## Complete the following
A: Retype the portion of the OGRE passage below starting at "where <attribute-name> is" and ending at "Joe) (gpa 3.5))".
B: In the OGRE passage below, what does Ogre use as its backing storage?
**** Provided passage
Module Ogre

OGRE - Open Generic Representation.

OGRE is a self-describing data storage. It is open for extensibility, i.e., adding new types of knowledge doesn't break the storage. It also has a well-specified open representation, so that any tool written in any language (or even a human itself) can create, modify and understand the contents (like XML). Ogre provides data persitance and, more importantly, a type safe way of querying and updating the data. The query language is rich enough, and supports joins and boolean constraints

It can be seen as a document NoSQL database engine. As a backing storage Ogre uses S-Expressions, and the structure of a document is close to JSON. In fact it is a restricted subset of JSON, where only scalar values are allowed.

A database, called a "document" (or just "doc") in Ogre parlance, is a set of facts. Each fact is described with a proposition having the following syntax,

(<attribute-name> <v1> <v2> ... <vM> )

where <attribute-name> is a name of a proposition and <vN> is the value of N'th object (or subject) of a proposition. For example,

(student (name Joe) (gpa 3.5))

is a proposition that a student named Joe has a GPA rate 3.5. Thus a proposition is a tuple with named fields. All propositions must be well-typed, so the predicate student should be declared before used. The field values maybe stored (and are by default) without the names in the order in which they are specified in the declaration, e.g., the following definition is equivalent to the previous one:

(student Joe 3.5)

Given, that the predicate is declared as:

(declare student (name str) (gpa float))
********
**** Material supplied
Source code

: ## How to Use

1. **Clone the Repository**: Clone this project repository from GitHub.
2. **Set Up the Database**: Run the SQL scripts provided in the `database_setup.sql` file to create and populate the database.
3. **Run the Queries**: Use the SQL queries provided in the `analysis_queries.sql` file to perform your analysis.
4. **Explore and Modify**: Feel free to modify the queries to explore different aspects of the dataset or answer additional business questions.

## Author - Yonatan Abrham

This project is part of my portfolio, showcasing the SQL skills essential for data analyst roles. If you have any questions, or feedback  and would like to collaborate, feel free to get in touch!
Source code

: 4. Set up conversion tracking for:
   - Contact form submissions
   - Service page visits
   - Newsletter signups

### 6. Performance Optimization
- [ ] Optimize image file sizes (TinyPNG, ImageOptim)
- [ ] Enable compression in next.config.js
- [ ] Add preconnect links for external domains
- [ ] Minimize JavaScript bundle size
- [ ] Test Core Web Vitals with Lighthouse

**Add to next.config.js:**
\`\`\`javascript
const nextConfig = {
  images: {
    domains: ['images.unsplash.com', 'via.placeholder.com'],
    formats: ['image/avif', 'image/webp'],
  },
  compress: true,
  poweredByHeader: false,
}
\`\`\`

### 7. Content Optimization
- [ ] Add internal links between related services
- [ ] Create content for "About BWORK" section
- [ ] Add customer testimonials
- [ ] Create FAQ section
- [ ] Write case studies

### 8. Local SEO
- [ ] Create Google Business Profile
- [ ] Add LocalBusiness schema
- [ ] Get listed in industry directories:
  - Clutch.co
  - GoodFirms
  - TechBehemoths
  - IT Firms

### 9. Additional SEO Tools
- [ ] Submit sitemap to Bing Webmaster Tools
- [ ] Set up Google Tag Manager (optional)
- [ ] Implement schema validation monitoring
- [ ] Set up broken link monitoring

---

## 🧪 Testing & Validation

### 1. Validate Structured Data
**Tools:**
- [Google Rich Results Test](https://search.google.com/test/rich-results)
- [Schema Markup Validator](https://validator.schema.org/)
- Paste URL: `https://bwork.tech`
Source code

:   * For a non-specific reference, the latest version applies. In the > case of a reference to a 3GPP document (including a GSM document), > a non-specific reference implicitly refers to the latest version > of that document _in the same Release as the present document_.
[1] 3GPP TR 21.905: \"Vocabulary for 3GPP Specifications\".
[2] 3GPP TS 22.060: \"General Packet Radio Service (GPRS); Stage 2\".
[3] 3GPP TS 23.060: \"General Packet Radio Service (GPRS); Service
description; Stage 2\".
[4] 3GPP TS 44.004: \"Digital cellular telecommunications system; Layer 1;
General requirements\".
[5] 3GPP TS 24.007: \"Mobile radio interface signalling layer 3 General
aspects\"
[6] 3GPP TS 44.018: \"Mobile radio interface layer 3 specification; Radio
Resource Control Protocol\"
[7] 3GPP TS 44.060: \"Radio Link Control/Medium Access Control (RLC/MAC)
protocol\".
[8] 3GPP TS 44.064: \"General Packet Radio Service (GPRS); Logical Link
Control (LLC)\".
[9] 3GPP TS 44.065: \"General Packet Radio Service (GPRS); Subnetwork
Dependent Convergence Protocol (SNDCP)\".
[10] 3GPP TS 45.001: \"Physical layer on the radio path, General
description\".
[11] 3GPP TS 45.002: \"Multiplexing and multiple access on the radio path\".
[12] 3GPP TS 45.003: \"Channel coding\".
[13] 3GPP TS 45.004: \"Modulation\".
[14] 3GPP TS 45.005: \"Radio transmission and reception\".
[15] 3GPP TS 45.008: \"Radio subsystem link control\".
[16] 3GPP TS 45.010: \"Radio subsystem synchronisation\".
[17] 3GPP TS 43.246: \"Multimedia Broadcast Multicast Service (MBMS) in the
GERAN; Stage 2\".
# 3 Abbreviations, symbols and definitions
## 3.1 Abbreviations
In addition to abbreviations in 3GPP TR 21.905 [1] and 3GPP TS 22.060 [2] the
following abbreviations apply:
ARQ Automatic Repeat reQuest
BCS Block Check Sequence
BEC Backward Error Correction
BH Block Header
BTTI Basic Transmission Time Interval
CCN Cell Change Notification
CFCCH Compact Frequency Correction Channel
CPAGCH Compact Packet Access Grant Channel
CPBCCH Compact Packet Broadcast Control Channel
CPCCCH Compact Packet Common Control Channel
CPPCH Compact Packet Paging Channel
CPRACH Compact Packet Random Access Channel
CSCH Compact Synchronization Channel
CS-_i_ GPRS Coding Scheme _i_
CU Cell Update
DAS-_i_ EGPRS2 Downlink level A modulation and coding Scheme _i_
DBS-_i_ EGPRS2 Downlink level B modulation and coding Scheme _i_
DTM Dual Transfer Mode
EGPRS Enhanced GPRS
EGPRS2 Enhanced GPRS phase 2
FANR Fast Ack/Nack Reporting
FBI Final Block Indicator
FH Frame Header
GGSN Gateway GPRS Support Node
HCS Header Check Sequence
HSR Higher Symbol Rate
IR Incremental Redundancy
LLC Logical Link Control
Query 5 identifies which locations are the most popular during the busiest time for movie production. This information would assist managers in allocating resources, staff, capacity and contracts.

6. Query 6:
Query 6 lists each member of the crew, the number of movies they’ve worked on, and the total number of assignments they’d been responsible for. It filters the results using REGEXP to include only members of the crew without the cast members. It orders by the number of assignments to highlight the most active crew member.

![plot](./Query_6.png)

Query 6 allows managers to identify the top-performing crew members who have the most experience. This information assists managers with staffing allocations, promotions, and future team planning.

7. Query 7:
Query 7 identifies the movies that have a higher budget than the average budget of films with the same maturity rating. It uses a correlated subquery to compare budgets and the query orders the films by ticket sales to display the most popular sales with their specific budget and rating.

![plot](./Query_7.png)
********
## Responses for each task
A:
where <attribute-name> is a name of a proposition and <vN> is the value of N'th object (or subject) of a proposition. For example,

(student (name Joe) (gpa 3.5))

B: S-Expressions.